In other words, such signals, received by the hypersensitive subconsciousness, must cross the subliminal threshold in order to be detected by conscious awareness.
Since such signals are usually too weak to do this, they can be available only to those with very highly sensitized and refined senses or receptors.

But THIS topic moves dangerously close to the concept that minds CAN be influenced by invasive psychic signals emanating from others -- and as such clearly touches upon the fear the superpowers of the bio-mind engender.
This particular fear was what mostly caused the initial interests of the American intelligence community regarding the mysterious work going on in the Soviet Union -- the possibility of "psychic" mind-control at a distance. And it was in this regard that a "threat analysis" had to be undertaken.

However, so feared is this factor regarding subliminal perception that it is almost completely obliterated.
For example, IF psychic signals are perceived by the subliminal subconscious, then it would seem that the subliminal processes would be of extraordinary interest to, say, parapsychologists.
However, and to my direct knowledge, subliminal perceptions do not figure very importantly anywhere in parapsychology research.

Inclusive of these factors, the controversy regarding subliminal perception had raged since about the early 1950s. In my omnivorous reading I had more or less been keeping track of it since then -- largely because I felt that subliminal information and processes had something to do with creative processes.
Indeed, this aspect had not gone unnoticed by subliminal researchers. [See, for example, SUBLIMINAL PERCEPTION AND THE CREATIVE PRE-CONSCIOUS by K. Katz, October 1965, in DISSERTATION ON ABSTRACTS INTERNATIONAL, 34 (4-B), 1751.]
"Pre-conscious" is but another name for sub-conscious, but with the inference that there exists systems of information processing which are "pre" regarding "post" conscious awareness of the information.
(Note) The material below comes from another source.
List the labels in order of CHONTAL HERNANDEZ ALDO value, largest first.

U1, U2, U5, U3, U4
Back in the 1950s, along with the revelation of doors of perception, it had already dawned on me that "psychic" signals were seldom consciously perceived because they were too weak or too subtle to register directly in the conscious mind. I believed, during the 1960s, that this connection was surely to be made in the future.
And indeed, as of the 1970s, many subliminal researchers began giving at least brief mention of the relationship of the subliminal subconscious to "extrasensory perception." And such was referred to in Dixon’s book.
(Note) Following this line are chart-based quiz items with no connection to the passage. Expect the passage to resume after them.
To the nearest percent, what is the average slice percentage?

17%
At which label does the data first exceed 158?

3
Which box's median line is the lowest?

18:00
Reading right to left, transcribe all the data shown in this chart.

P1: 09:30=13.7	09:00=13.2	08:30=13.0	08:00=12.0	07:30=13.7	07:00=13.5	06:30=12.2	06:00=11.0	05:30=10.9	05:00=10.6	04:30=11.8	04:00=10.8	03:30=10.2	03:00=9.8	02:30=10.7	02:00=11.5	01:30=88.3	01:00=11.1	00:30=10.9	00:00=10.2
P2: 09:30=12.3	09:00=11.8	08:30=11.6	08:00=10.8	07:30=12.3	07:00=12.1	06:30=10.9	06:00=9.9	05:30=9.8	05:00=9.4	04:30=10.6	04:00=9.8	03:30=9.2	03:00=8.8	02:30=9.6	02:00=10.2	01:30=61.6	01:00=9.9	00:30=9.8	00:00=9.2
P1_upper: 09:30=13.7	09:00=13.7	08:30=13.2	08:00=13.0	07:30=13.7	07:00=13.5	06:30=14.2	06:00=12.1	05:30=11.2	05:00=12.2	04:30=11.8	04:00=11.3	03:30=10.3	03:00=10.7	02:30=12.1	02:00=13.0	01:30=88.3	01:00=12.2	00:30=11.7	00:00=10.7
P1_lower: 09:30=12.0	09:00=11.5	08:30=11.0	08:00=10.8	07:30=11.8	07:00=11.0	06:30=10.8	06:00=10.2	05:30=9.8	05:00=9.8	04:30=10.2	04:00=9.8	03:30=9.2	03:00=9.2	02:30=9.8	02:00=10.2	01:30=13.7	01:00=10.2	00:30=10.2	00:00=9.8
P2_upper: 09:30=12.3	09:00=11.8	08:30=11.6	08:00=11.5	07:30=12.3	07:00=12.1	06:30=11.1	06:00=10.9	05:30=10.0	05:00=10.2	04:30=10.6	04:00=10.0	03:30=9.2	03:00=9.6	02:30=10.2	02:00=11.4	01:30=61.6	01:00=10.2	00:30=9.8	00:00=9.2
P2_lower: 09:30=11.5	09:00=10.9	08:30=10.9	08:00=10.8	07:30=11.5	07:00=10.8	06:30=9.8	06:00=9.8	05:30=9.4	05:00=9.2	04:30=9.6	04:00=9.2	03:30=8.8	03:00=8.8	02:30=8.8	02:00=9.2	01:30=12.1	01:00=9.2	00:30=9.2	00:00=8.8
To my knowledge, Dixon’s book was the first to really examine the concept and, most importantly, the FACULTIES, of subliminal perception. Many diagrams in his book give names to a large number of subconscious and conscious faculties which are involved in the processes of subliminal-to-conscious perception.
As he stated, "the hypothesis that stimuli which are too weak or brief to enter conscious experience may, nevertheless, affect a person’s NERVOUS SYSTEM (emphasis added) and therefore influence aspects of his behavior" by being processed through a number of information transfer entities.
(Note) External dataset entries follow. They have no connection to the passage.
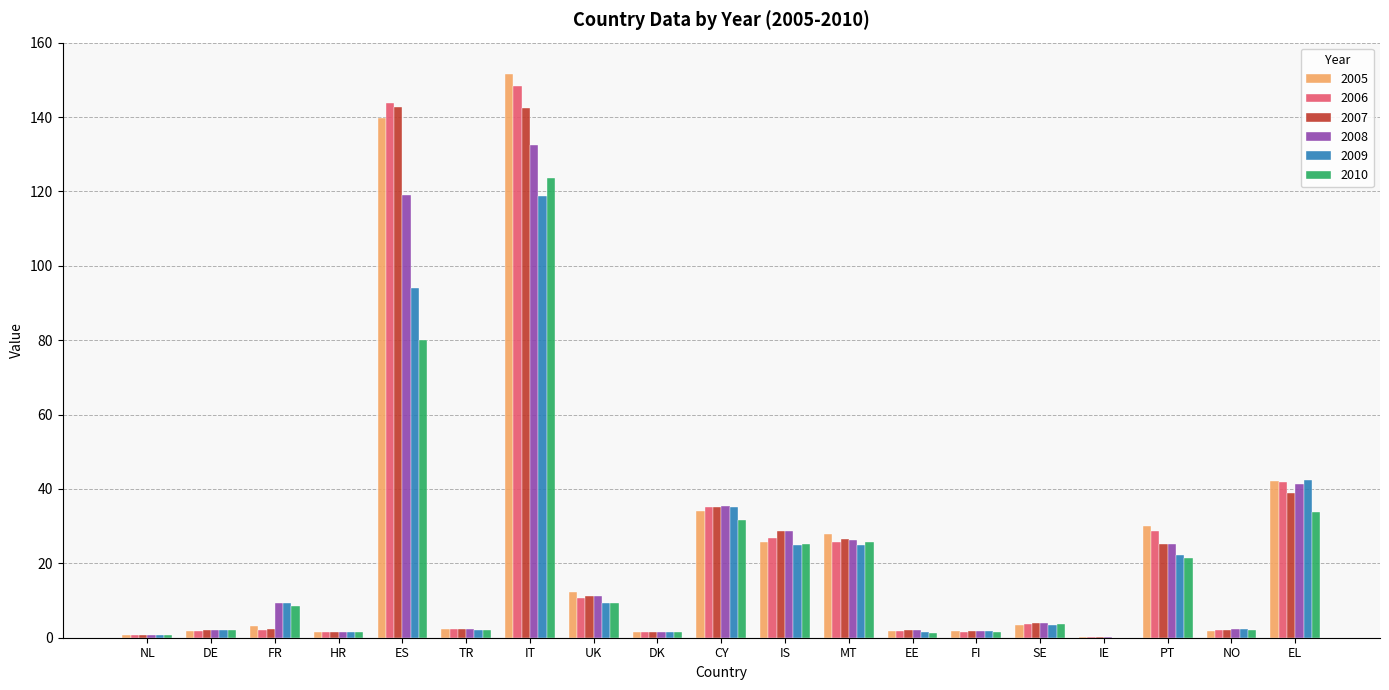

True or false: 2010 has a value of 0.6 at NL.

True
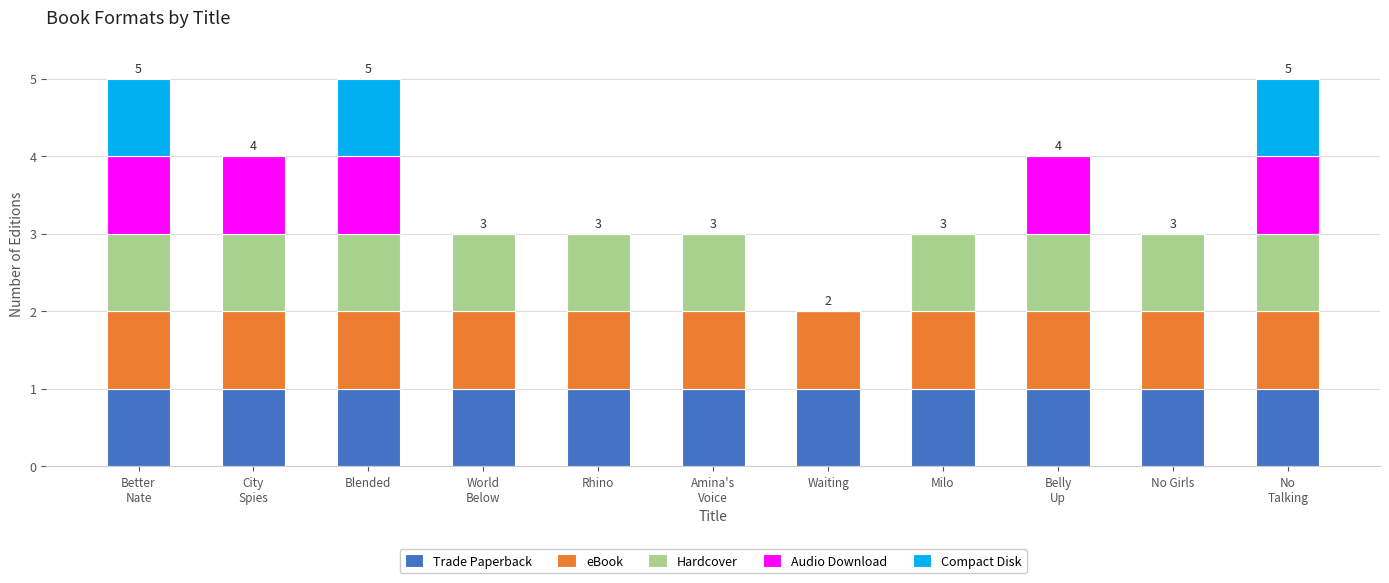

The Trade Paperback series shows 1 at Rhino. True or false?

True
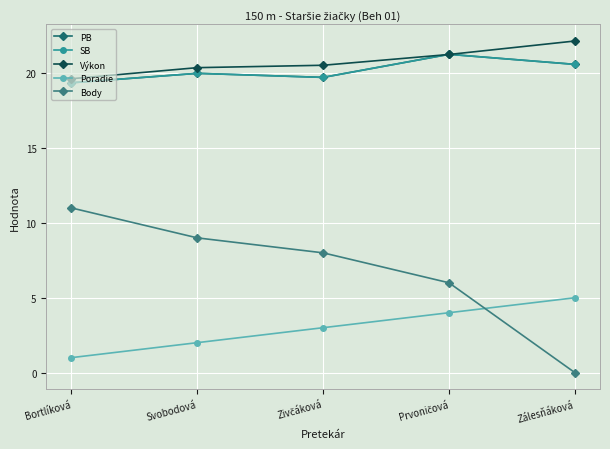

How many data points does each series have?

5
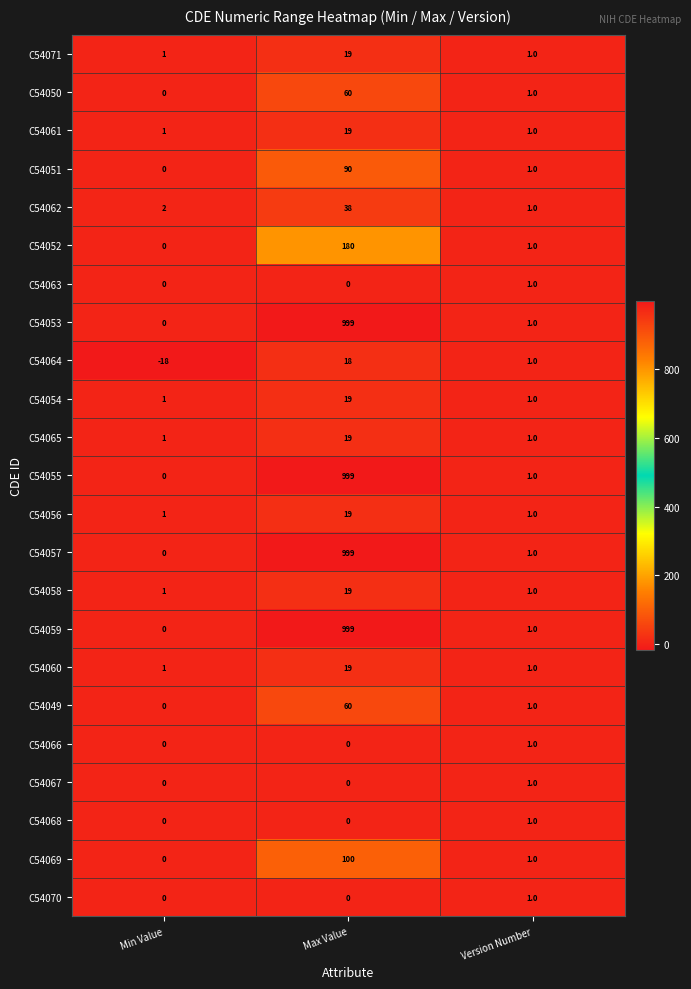

What is the difference between the highest and lowest values at Min Value?

20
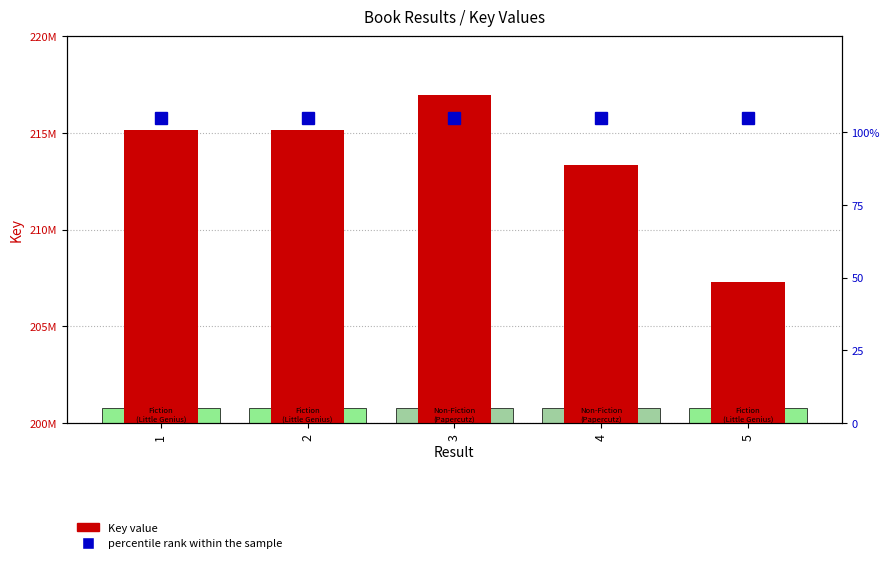

What is the total value across all series at 5?

207290297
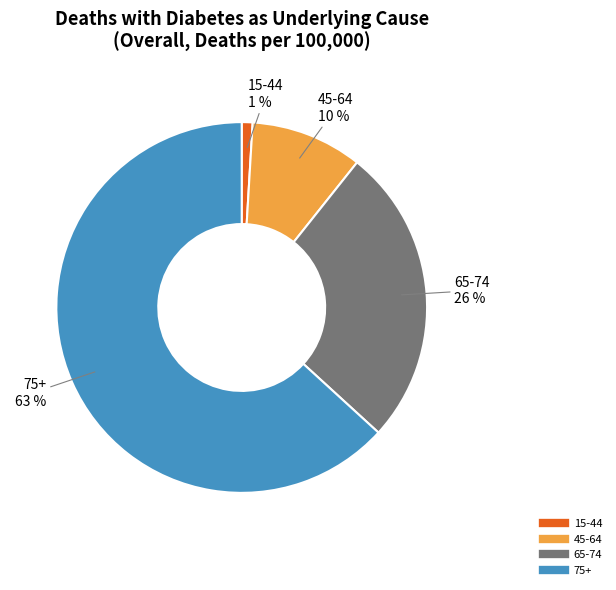

How many slices are in this pie chart?

4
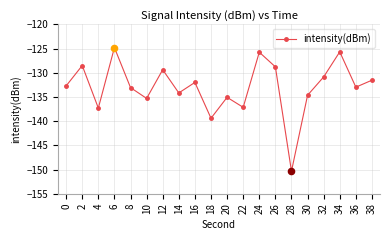

What is the change in value from 12 to 30?

-5.3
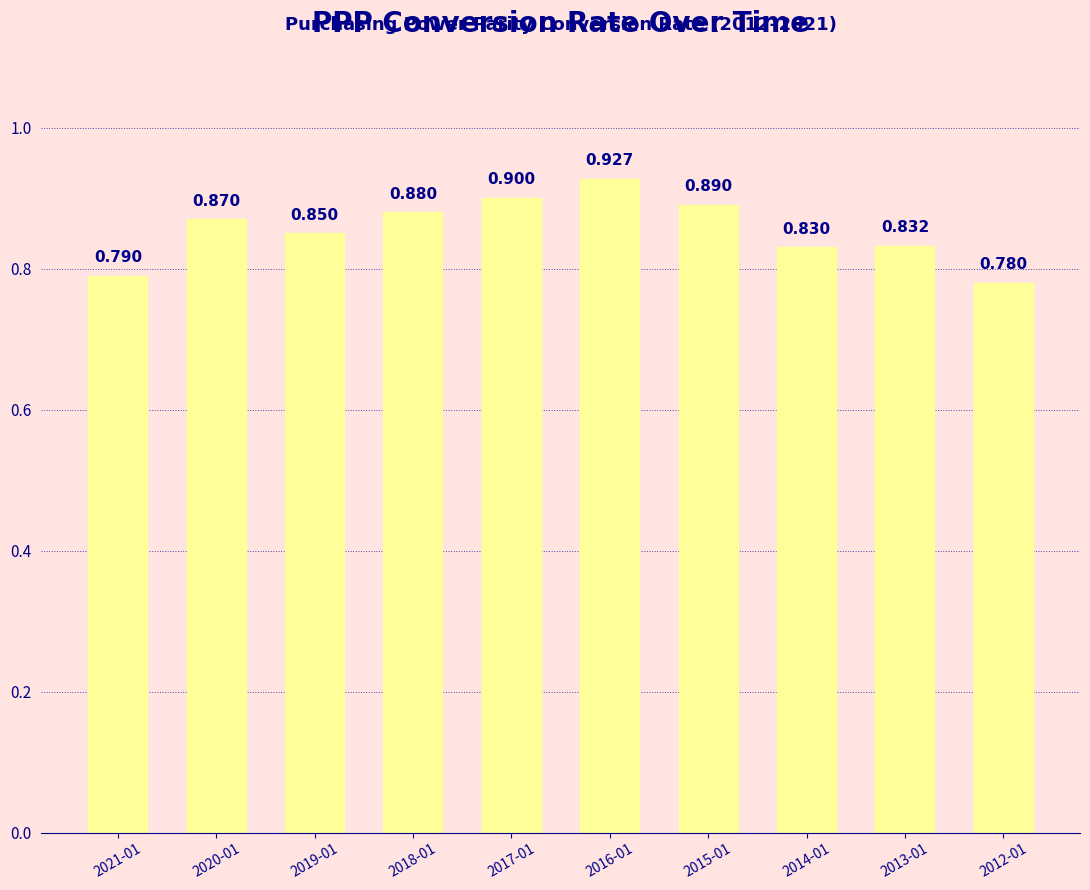

Which has a higher value, 2018-01 or 2014-01?

2018-01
Here I will direct your attention back to the content of Chapter 2, in which affects on a person’s NERVOUS SYSTEM played the seminal role in Kazhinski’s original research, followed on by other early Soviet researchers.

If actual living human beings are considered, there can be little doubt that Dixon’s hypothesis is true. We live in an ocean of stimuli we don’t perceive or recognize -- and our moods, physical and mental activity, and our behavior can very easily be modified or changed temporarily or permanently by those stimuli.

But what was most electrifying to me about Dixon’s book were the many box-and-flow layouts which showed how the human bio-mind PROCESSES INFORMATION of all kinds -- for example, from input of subliminal stimuli to output of cognitive awareness. I’ll not dwell on those processes here because some of them will be illustrated later on in this book.

The concepts in both of the books briefly reviewed above were to play significant roles in the years ahead -- even though at the time I didn’t at all conceive of years ahead.
I thought my participation in Cleve’s lab would be over when he got tired of me -- and then I could concentrate on my art and efforts to become a writer.